Then there’s the aforementioned James Spader, who comes roaring back to the big screen with a startling turn as a Democratic operative named W. N. Bilbo. It’s the funniest thing he’s ever done, and that includes his hilarious work on TV’s Boston Legal. Michael Stuhlbarg (A Serious Man) contributes even more comic relief to scenes that could have been merely dramatic.
And speaking of humor… I never anticipated that I would come out of this film, which I expected to be ponderous, saying, “Wow, that may be the funniest movie of Spielberg’s career.” It was brave of him to cultivate so much situational comedy on such hallowed ground as the Lincoln presidency. That, too, is evidence of research. (The film is based, somewhat, on Doris Kearns Goodwin’s book A Team of Rivals). Because the comedy doesn’t feel forced or added on; it grows right out of scenarios in which desperate politicians engage in a conflict of semantics, struggle through convoluted legal procedures, and lose control of their tempers. This movie makes the stormy election season that Americans just endured seem almost civil by comparison.
I’ve only seen it once, and my thoughts and feelings about Spielberg’s films have been known to change over time. (My love for Minority Report quickly faded after subsequent viewings, and my enthusiasm for the fourth Indiana Jones film was a fleeting illness from which I quickly recovered.) I’m not sure I’m quite ready to say it stands alongside Raiders, Close Encounters, and Empire of the Sun — my favorite Spielberg films. And it may not contain individual scenes that burn themselves into cinematic memory the way that, say, the T-Rex attack in Jurassic Park did, or the opening scene of Saving Private Ryan. But it looks to me like a towering achievement. This is the work of an artist who is finally learning to trust his cinematic powers, to focus on the delicate art of bringing characters to life instead of the anxious work of provoking one’s audience into reacting.
And I sincerely hope that the eventual video release includes extra hours in which Daniel Day-Lewis’s Lincoln just goes on telling stories about famous American names, reflecting on his childhood memories, and performing Honest Abe’s great speeches in their entirety.

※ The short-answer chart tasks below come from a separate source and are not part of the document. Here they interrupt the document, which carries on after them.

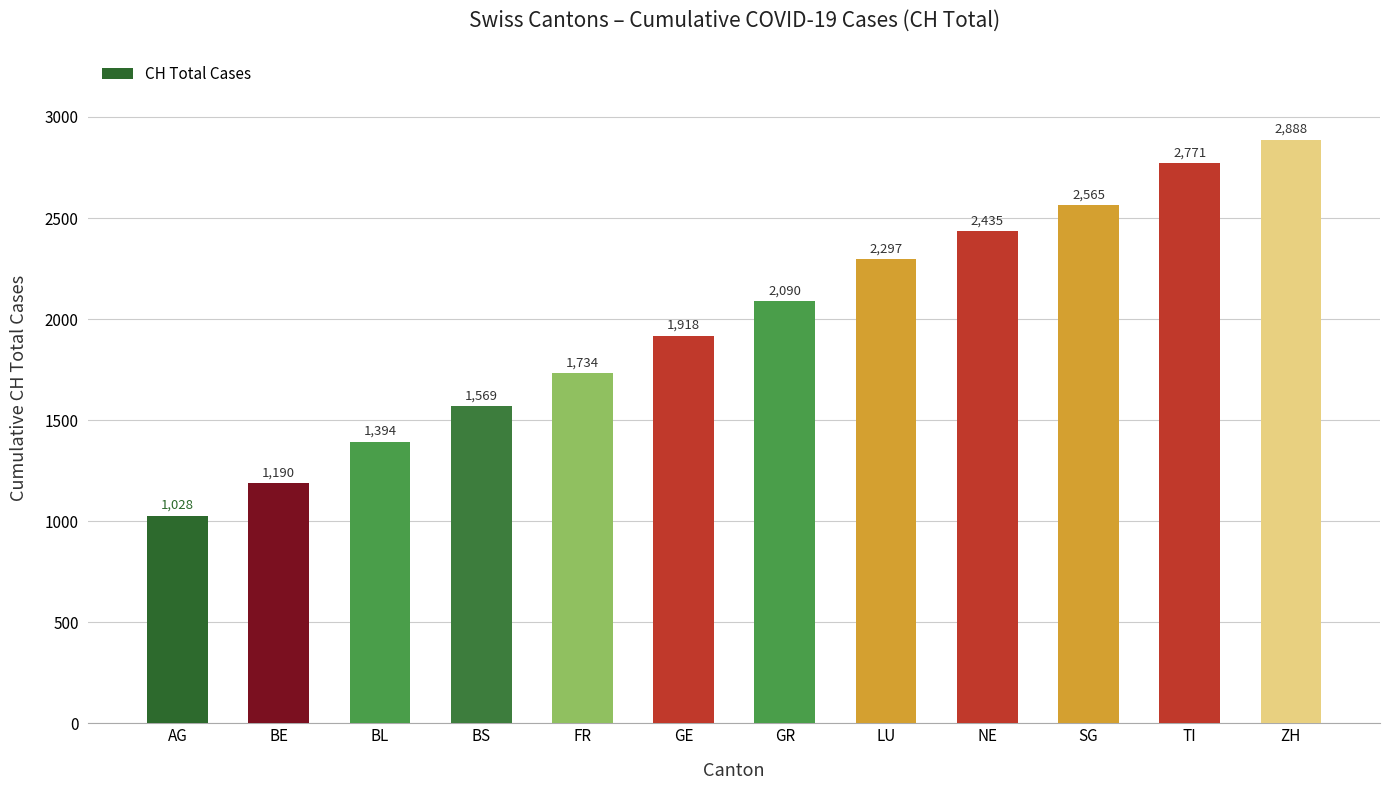

What is the difference between the second highest and second lowest values?

1581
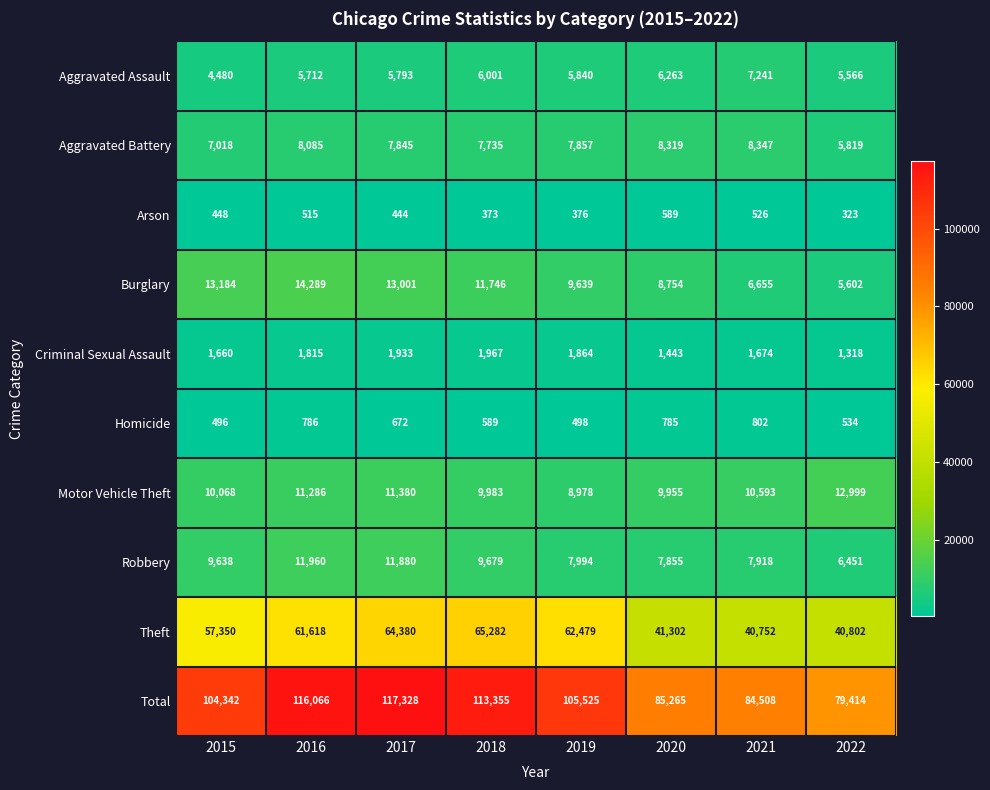

How many values in the Motor Vehicle Theft series are below 10593?

4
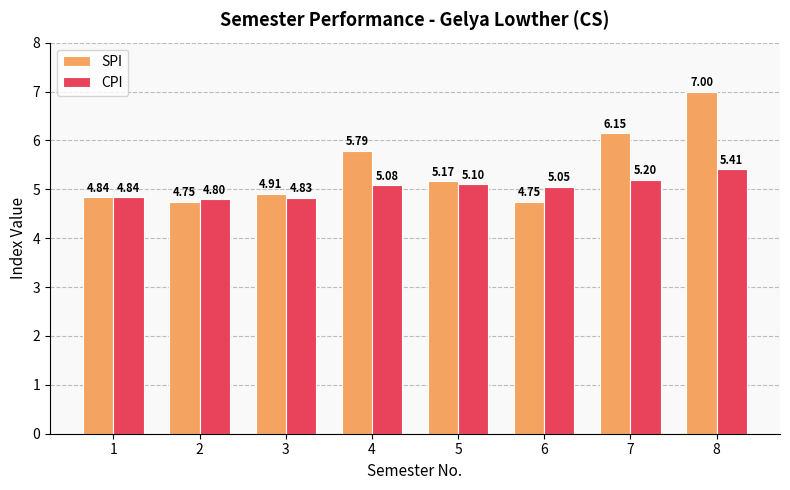

What is the difference between the highest and lowest values at 4?

0.7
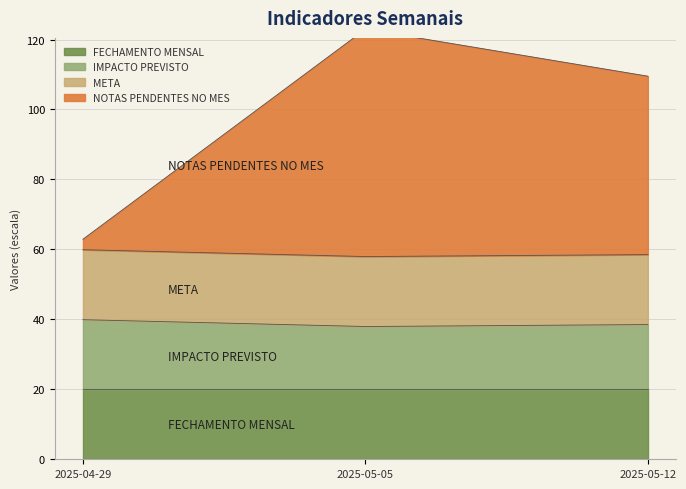

What is the highest value of the NOTAS PENDENTES NO MES series?

123.0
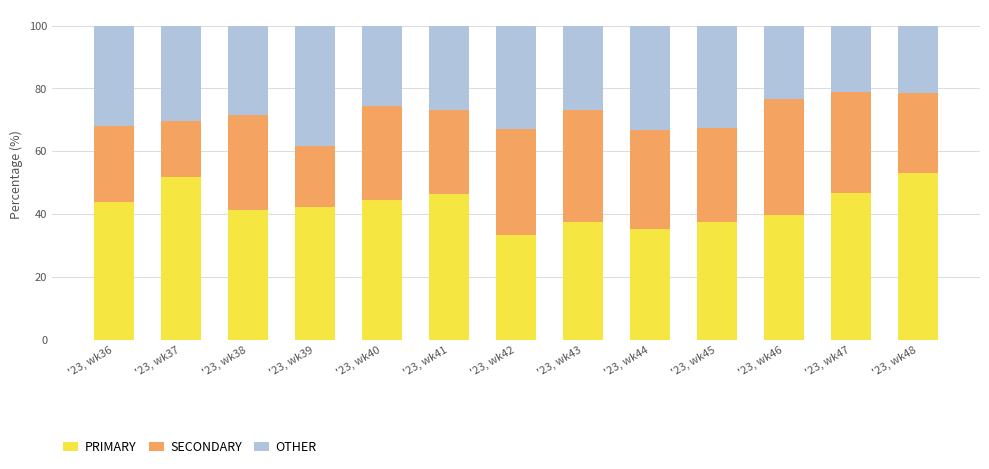

What is the total value across all series at '23, wk47?

100.0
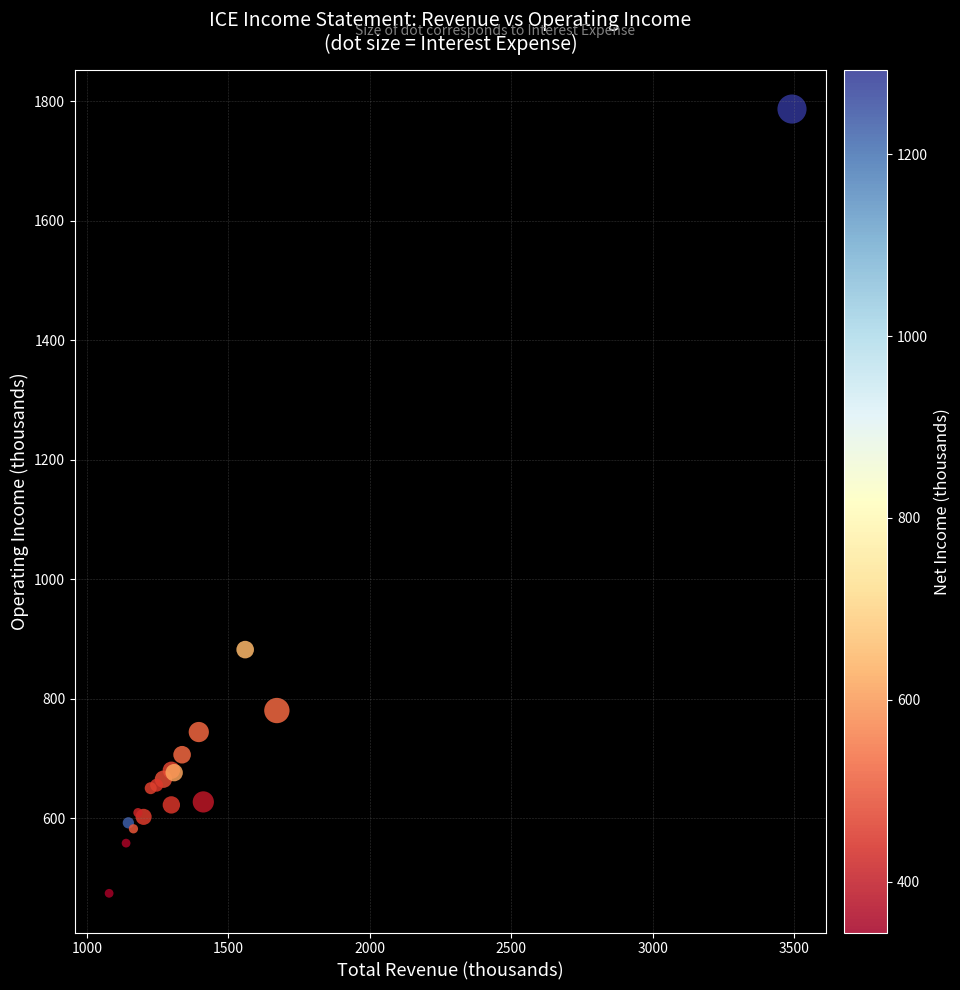

What Y value in the scatter plot is closest to 1130?

882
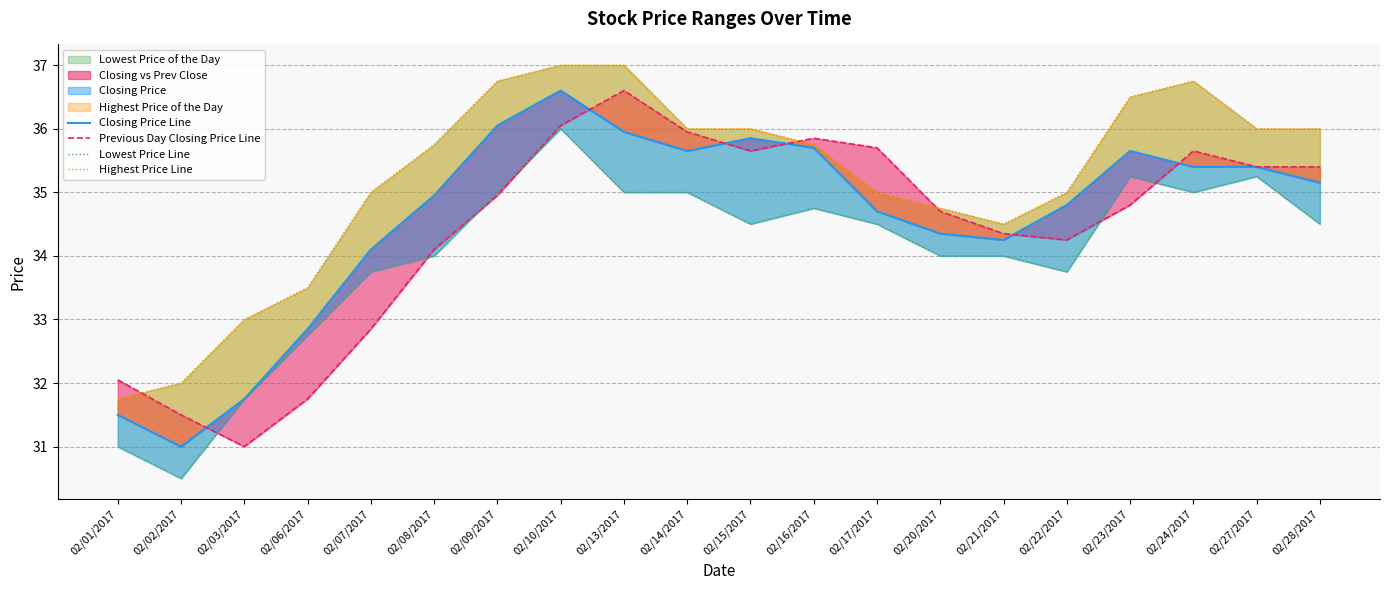

What is the label of the 7th point from the left?

02/09/2017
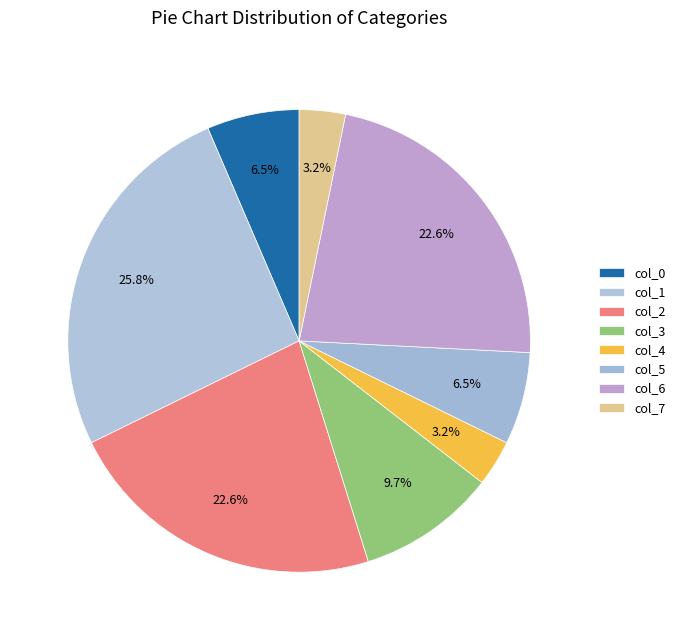

What portion of the pie excludes col_5?

93.5%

You’ll notice I have not said anything about the film’s themes, what it shows us about America then, what it suggests about America now. That’s the thing about Lincoln: It’s one of the only American films released this year that demands long, thorough, thoughtful reviews. I’m sure that I’ll amend this review, and write another as well. The more I think about this movie, the more impressed and inspired I become. It makes me dream of a world in which people manifest malice toward none, charity toward all, and honors toward Steven Spielberg.